Yes, there are several ways in which Mallory could pretend to be Amy.
One obvious way, which doesn't even involve Amy herself in any way, would be for Mallory to perform steps 1 and 2 of the protocol normally, as if he were Amy. Then, given Betty's nonce $n_b$, Mallory can start a second, parallel instance of the protocol, again pretending to be Amy, and submit $n_b$ as Amy's nonce. The response from Betty then contains $E(k, n_b)$, which Mallory can send back to Betty to complete the original authentication protocol:
- M(A) → B: $n_a$ (= arbitrary nonce chosen by Mallory, pretending to be Amy)
- B → M(A): $n_b \;\|\; E(k, n_a)$
Second, parallel session:
1'. M(A) → B: $n_b$
2'. B → M(A): $n_b' \;\|\; E(k, n_b)$
- M(A) → B: $E(k, n_b)$
Of course, if Amy is also willing to respond to authentication attempts initiated by Betty (or by Mallory pretending to be her), then Mallory can perform the parallel steps 1' and 2' with Amy instead of Betty. Thus, even if Betty's smart enough to check whether the nonce she receives in step 1' matches her own earlier nonce (or even if she simply refuses to participate in more than one authentication exchange at a time), she will not be able to detect this version of the attack.
As owlstead suggests, the way to defeat this attack is to disambiguate the encrypted values sent in step 2 and 3, so that the value from step 2 cannot be used by Mallory in step 3. Some possible ways to do this would be to:
Include a step number in the encrypted strings, e.g.:
- A → B: $n_a$
- B → A: $n_b \;\|\; E(k, 2 \;\|\; n_a)$
- A → B: $E(k, 3 \;\|\; n_b)$
Include both nonces in each encrypted strings (in different order), e.g.:
- A → B: $n_a$
- B → A: $n_b \;\|\; E(k, n_a \;\|\; n_b)$
- A → B: $E(k, n_b \;\|\; n_a)$
Include the (assumed) identities of the sending and receiving parties in the encrypted strings (NOTE: does not protect against the modified attack where Mallory contacts Amy instead of Betty for steps 1' and 2'), e.g.:
- A → B: $n_a$
- B → A: $n_b \;\|\; E(k, id_b \;\|\; id_a \;\|\; n_a)$
- A → B: $E(k, id_a \;\|\; id_b \;\|\; n_b)$
All of the above, e.g.:
- A → B: $n_a$
- B → A: $n_b \;\|\; E(k, 2 \;\|\; id_a \;\|\; n_a \;\|\; id_b \;\|\; n_b)$
- A → B: $E(k, 3 \;\|\; id_b \;\|\; n_b \;\|\; id_a \;\|\; n_a)$
Personally, I would recommend the last option, if only because it makes the encrypted strings self-documenting: $E(k, 3 \;\|\; id_b \;\|\; n_b \;\|\; id_a \;\|\; n_a)$ can be read as "Amy ($id_a$) authenticating with nonce $n_a$ to Betty ($id_b$) with nonce $n_b$ in step 3", which is exactly what the message is supposed to communicate.
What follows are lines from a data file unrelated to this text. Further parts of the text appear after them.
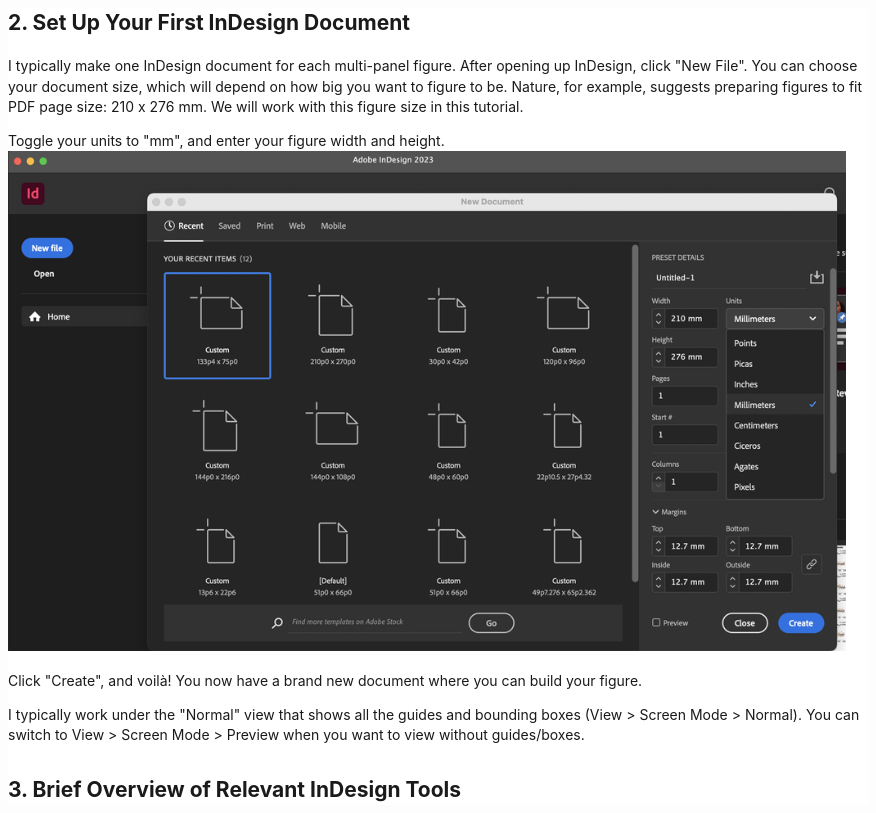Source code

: ## 2. Set Up Your First InDesign Document
I typically make one InDesign document for each multi-panel figure. After opening up InDesign, click "New File". You can choose your document size, which will depend on how big you want to figure to be. Nature, for example, suggests preparing figures to fit PDF page size: 210 x 276 mm. We will work with this figure size in this tutorial.

Toggle your units to "mm", and enter your figure width and height. 
<img src="./images/DocSetup.jpg" height="500"/>

Click "Create", and voilà! You now have a brand new document where you can build your figure.

I typically work under the "Normal" view that shows all the guides and bounding boxes (View > Screen Mode > Normal). You can switch to View > Screen Mode > Preview when you want to view without guides/boxes.

## 3. Brief Overview of Relevant InDesign Tools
Also, obviously, the encryption method $E$ needs to be non-malleable, and the combining operation $\|$ should not introduce any ambiguity. In fact, calling $E$ "encryption" is somewhat misleading here: the protocol works fine even if $E(k,m)$ is just a MAC, but has obvious attacks if $E$ is a malleable (but still semantically secure) encryption scheme like CTR mode encryption, as Mallory can simply take $E(k, n_a)$ and turn it into $E(k, n_b)$ by flipping the appropriate bits.
The protocol as described also has other potential issues, depending on how it's used. For example, if Mallory can insert himself as a middle-man between Amy and Betty, then he can simply relay any messages he receives from Amy to Betty, and vice versa, thereby trivially convincing both that they're talking directly to each other, even though both are actually talking to Mallory.
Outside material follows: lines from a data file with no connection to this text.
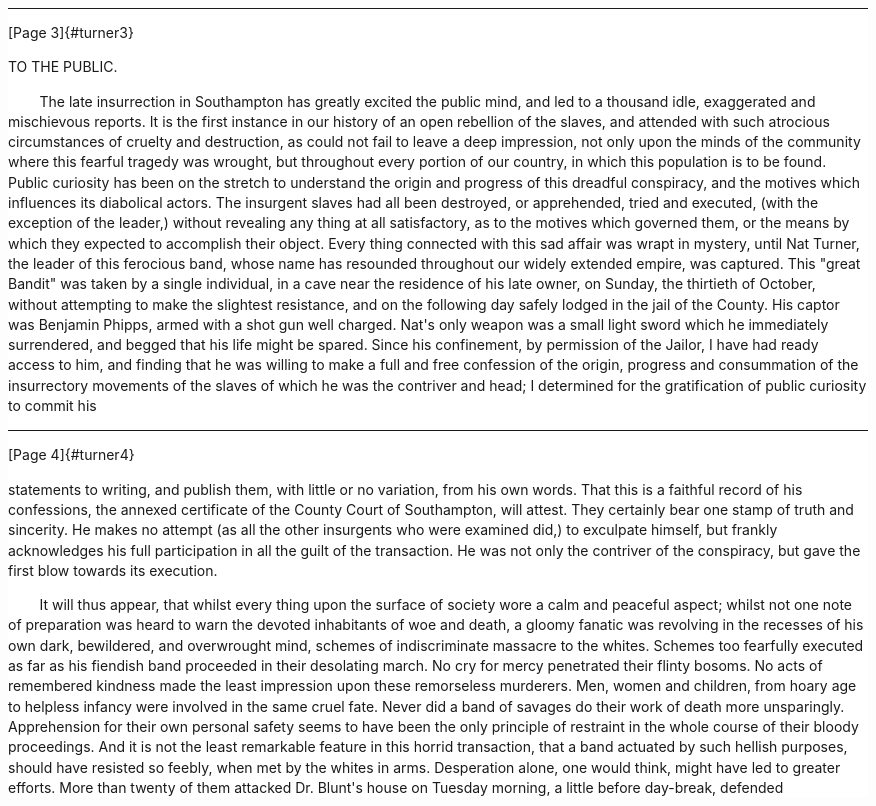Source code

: ------------------------------------------------------------------------

[Page 3]{#turner3}

TO THE PUBLIC.

        The late insurrection in Southampton has greatly excited the
public mind, and led to a thousand idle, exaggerated and mischievous
reports. It is the first instance in our history of an open rebellion of
the slaves, and attended with such atrocious circumstances of cruelty
and destruction, as could not fail to leave a deep impression, not only
upon the minds of the community where this fearful tragedy was wrought,
but throughout every portion of our country, in which this population is
to be found. Public curiosity has been on the stretch to understand the
origin and progress of this dreadful conspiracy, and the motives which
influences its diabolical actors. The insurgent slaves had all been
destroyed, or apprehended, tried and executed, (with the exception of
the leader,) without revealing any thing at all satisfactory, as to the
motives which governed them, or the means by which they expected to
accomplish their object. Every thing connected with this sad affair was
wrapt in mystery, until Nat Turner, the leader of this ferocious band,
whose name has resounded throughout our widely extended empire, was
captured. This \"great Bandit\" was taken by a single individual, in a
cave near the residence of his late owner, on Sunday, the thirtieth of
October, without attempting to make the slightest resistance, and on the
following day safely lodged in the jail of the County. His captor was
Benjamin Phipps, armed with a shot gun well charged. Nat\'s only weapon
was a small light sword which he immediately surrendered, and begged
that his life might be spared. Since his confinement, by permission of
the Jailor, I have had ready access to him, and finding that he was
willing to make a full and free confession of the origin, progress and
consummation of the insurrectory movements of the slaves of which he was
the contriver and head; I determined for the gratification of public
curiosity to commit his

------------------------------------------------------------------------

[Page 4]{#turner4}

statements to writing, and publish them, with little or no variation,
from his own words. That this is a faithful record of his confessions,
the annexed certificate of the County Court of Southampton, will attest.
They certainly bear one stamp of truth and sincerity. He makes no
attempt (as all the other insurgents who were examined did,) to
exculpate himself, but frankly acknowledges his full participation in
all the guilt of the transaction. He was not only the contriver of the
conspiracy, but gave the first blow towards its execution.

        It will thus appear, that whilst every thing upon the surface of
society wore a calm and peaceful aspect; whilst not one note of
preparation was heard to warn the devoted inhabitants of woe and death,
a gloomy fanatic was revolving in the recesses of his own dark,
bewildered, and overwrought mind, schemes of indiscriminate massacre to
the whites. Schemes too fearfully executed as far as his fiendish band
proceeded in their desolating march. No cry for mercy penetrated their
flinty bosoms. No acts of remembered kindness made the least impression
upon these remorseless murderers. Men, women and children, from hoary
age to helpless infancy were involved in the same cruel fate. Never did
a band of savages do their work of death more unsparingly. Apprehension
for their own personal safety seems to have been the only principle of
restraint in the whole course of their bloody proceedings. And it is not
the least remarkable feature in this horrid transaction, that a band
actuated by such hellish purposes, should have resisted so feebly, when
met by the whites in arms. Desperation alone, one would think, might
have led to greater efforts. More than twenty of them attacked Dr.
Blunt\'s house on Tuesday morning, a little before day-break, defended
Fundamentally, without some extra out-of-band information, there's no way to prevent this attack from within the authentication stage of the protocol: as long as Amy and Betty just receive messages from some unspecified network, there's no way for them to tell whose hands they've passed through.
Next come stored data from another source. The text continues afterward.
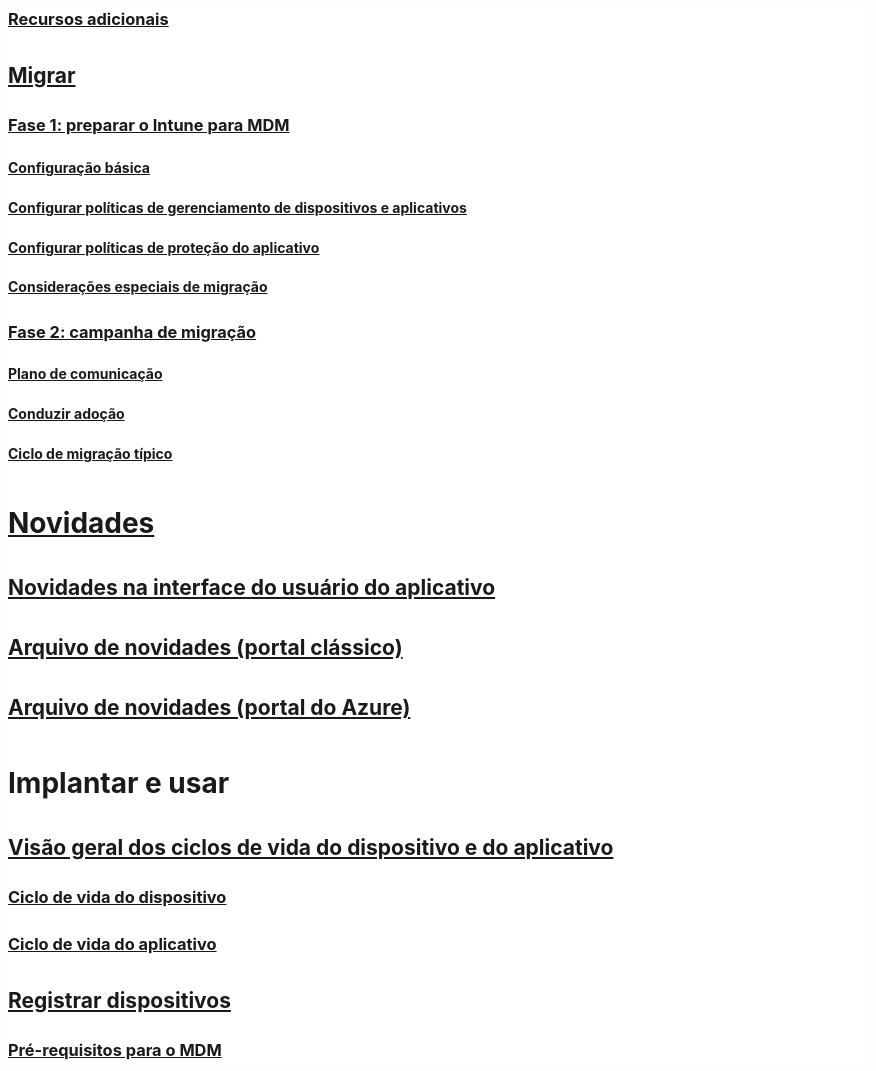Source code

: ### [Recursos adicionais](/intune/planning-guide-resources?toc=/intune-classic/toc.json)
## [Migrar](/intune/migration-guide?toc=/intune-classic/toc.json)
### [Fase 1: preparar o Intune para MDM](/intune/migration-guide-prepare?toc=/intune-classic/toc.json)
#### [Configuração básica](/intune/migration-guide-setup?toc=/intune-classic/toc.json)
#### [Configurar políticas de gerenciamento de dispositivos e aplicativos](/intune/migration-guide-configure-policies?toc=/intune-classic/toc.json)
#### [Configurar políticas de proteção do aplicativo](/intune/migration-guide-app-protection-policies?toc=/intune-classic/toc.json)
#### [Considerações especiais de migração](/intune/migration-guide-considerations?toc=/intune-classic/toc.json)
### [Fase 2: campanha de migração](/intune/migration-guide-campaign?toc=/intune-classic/toc.json)
#### [Plano de comunicação](/intune/migration-guide-communication-plan?toc=/intune-classic/toc.json)
#### [Conduzir adoção](/intune/migration-guide-drive-adoption?toc=/intune-classic/toc.json)
#### [Ciclo de migração típico](/intune/migration-guide-cycle?toc=/intune-classic/toc.json)

# [Novidades](/intune/whats-new?toc=/intune-classic/toc.json)
## [Novidades na interface do usuário do aplicativo](/intune/whats-new-app-ui?toc=/intune-classic/toc.json)
## [Arquivo de novidades (portal clássico)](/intune/whats-new-archive-classic?toc=/intune-classic/toc.json)
## [Arquivo de novidades (portal do Azure)](/intune/whats-new-archive?toc=/intune-classic/toc.json)

# Implantar e usar
## [Visão geral dos ciclos de vida do dispositivo e do aplicativo](/intune/introduction-device-app-lifecycles?toc=/intune-classic/toc.json)
### [Ciclo de vida do dispositivo](/intune/device-lifecycle?toc=/intune-classic/toc.json)
### [Ciclo de vida do aplicativo](/intune/app-lifecycle?toc=/intune-classic/toc.json)
## [Registrar dispositivos](deploy-use/enroll-devices-in-microsoft-intune.md)
### [Pré-requisitos para o MDM](deploy-use/prerequisites-for-enrollment.md)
The only solution is for Amy and Betty to encrypt their subsequent communications using the shared key $k$ (or, better yet, an ephemeral session key derived from $k$ and the nonces $n_a$ and $n_b$, and preferably also the identities $id_a$ and $id_b$) with a secure, non-malleable encryption scheme to ensure that, even if Mallory can intercept their messages, he will not be able to decrypt or alter them. (Of course, the messages should also carry sequence numbers / timestamps and sender / receiver IDs to prevent replay attacks.)